Why regulation is unhealthy

By | Lenders, Regulation

Regulated banks are under more and more pressure to comply with all the new regulations coming out of Washington, DC. The Dodd Frank Act was passed and signed into law by President Obama on July 21, 2010. It is a huge piece of legislation with over 2,300 pages and calling for 250 new rulemakings which have generated thousands and thousands of pages of new regulations.

For community banks, faced with this with massive burden, it literally creates fear in the local banker to, well, be a banker! It drains a Bank’s resources while trying to keep up with all the new regulations to comply. Banks end up worrying about the compliance aspects of the business and lose focus on what they do best—lending. Just as important, added regulation increases a bank’s cost to comply with more regulations, which in turn end up costing small businesses and consumers more. In addition, new regulations have restricted the availability of financial products and credit because banks are now so focused on complying with regulation it has become difficult to be innovative.

It can be argued that much of the new regulations are unnecessary to force upon community banks. Many of the new regulations do not protect consumers, or make the banking system any safer than before without the regulations. And in fact, just the opposite is occurring. Many smaller banks are being sold or merged with larger ones. Other banks are closing their residential mortgage operations. The banking industry is consolidating; the main street banker is forced to compete with the larger regional and national banks.

Unfortunately, perception is reality and the perception from the financial crisis is that more regulation is better. But is it smarter? How does it impact the commercial property owner? And what does it do for the local economy?

While there are no easy answers, the first one is, that our country has been based upon the freedom to choose. Increase regulatory burden, and you take away the freedom to choose. The freedom to run a business to meet the needs of your customers. If the banker is so restricted on what loans they can choose to make, it will have a negative impact on the commercial property owner and any small business looking for financing. When a small business cannot obtain the financing it needs to operate or grow, guess what, the community suffers. It suffers in terms of local employment, obtaining goods and services and generally economic activity is dampened.

Rather than more regulation, what is needs is regulation 2.0. Throw out the old and write new regulations; lessen the burden.
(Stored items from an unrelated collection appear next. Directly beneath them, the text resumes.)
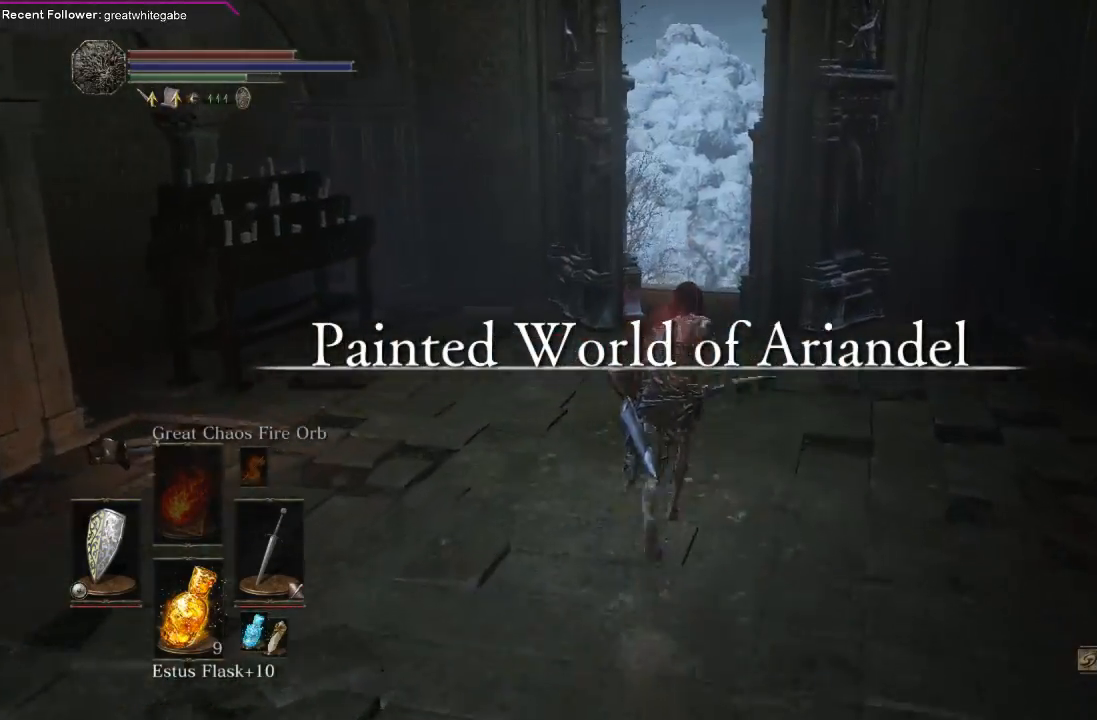
{"buttons": ["B"], "left_stick": "up", "right_stick": "center", "events": [[200, "right_stick", "up"], [433, "right_stick", "center"]]}
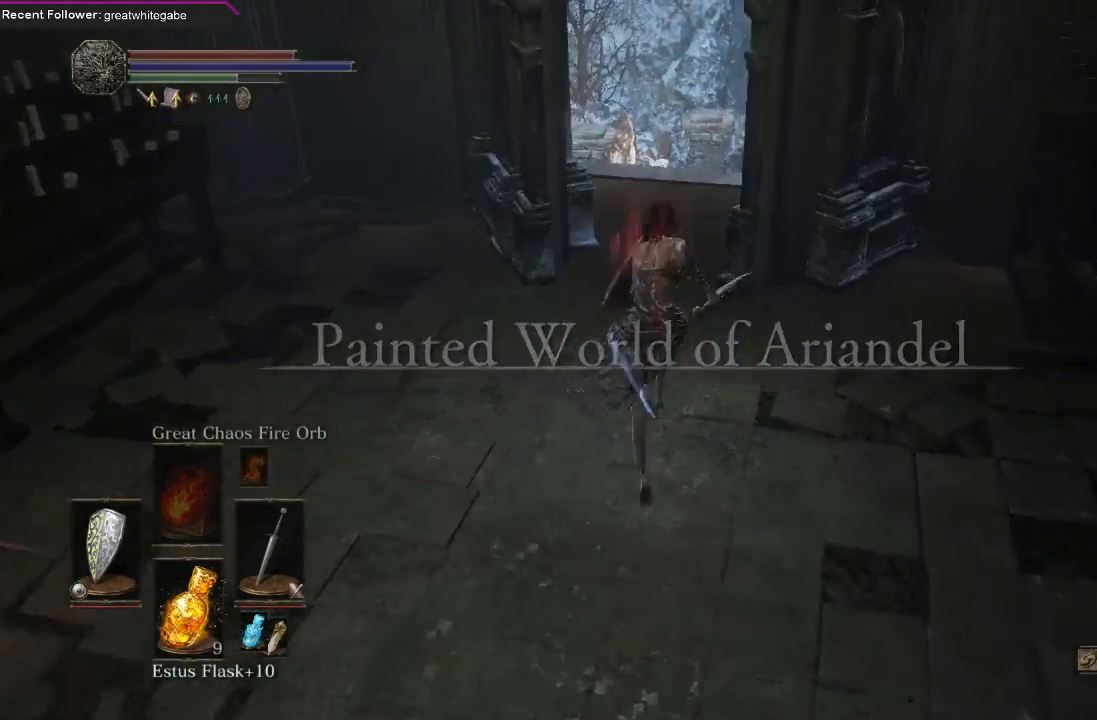
{"buttons": ["B"], "left_stick": "up", "right_stick": "center", "events": []}
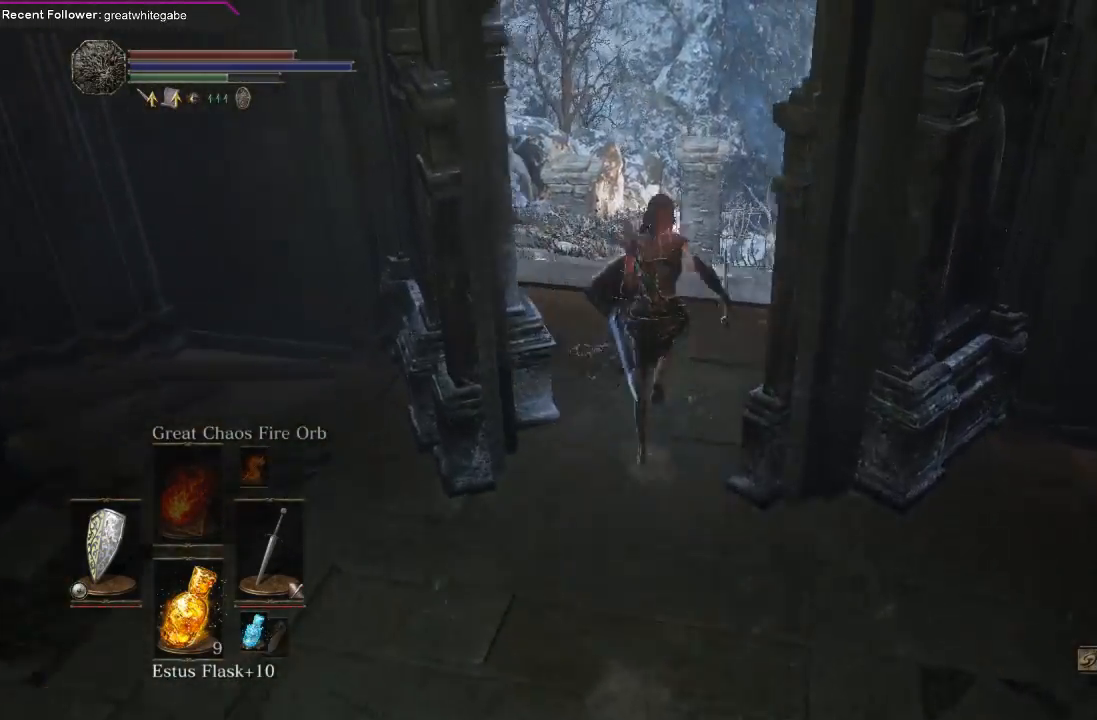
{"buttons": ["B"], "left_stick": "up", "right_stick": "center", "events": [[233, "right_stick", "up-right"], [367, "right_stick", "center"]]}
Banks today are basically a government appendage. Bankers are subject not to their customers but to the government. While it appears the ultimate stakeholder is the government with their consumer protection agenda, the real stakeholder is the communities in which local banks operate.

According to American Banker,

 “…there are now 1,342 fewer community banks in the U.S. than there were in June 2010. The number of banks with assets below $100 million shrunk by 32%, while the number of banks with assets between $100 million and $1 billion fell by 11%.

Consequently, it should come as little surprise that since Dodd-Frank, the share of U.S. assets held by banks with assets above the $10 billion threshold has increased by 4%. By contrast, banks with assets below $100 million have seen their share of U.S. assets decline by 40%. Banks with assets between $100 million and $1 billion lost 21% market share during this time.”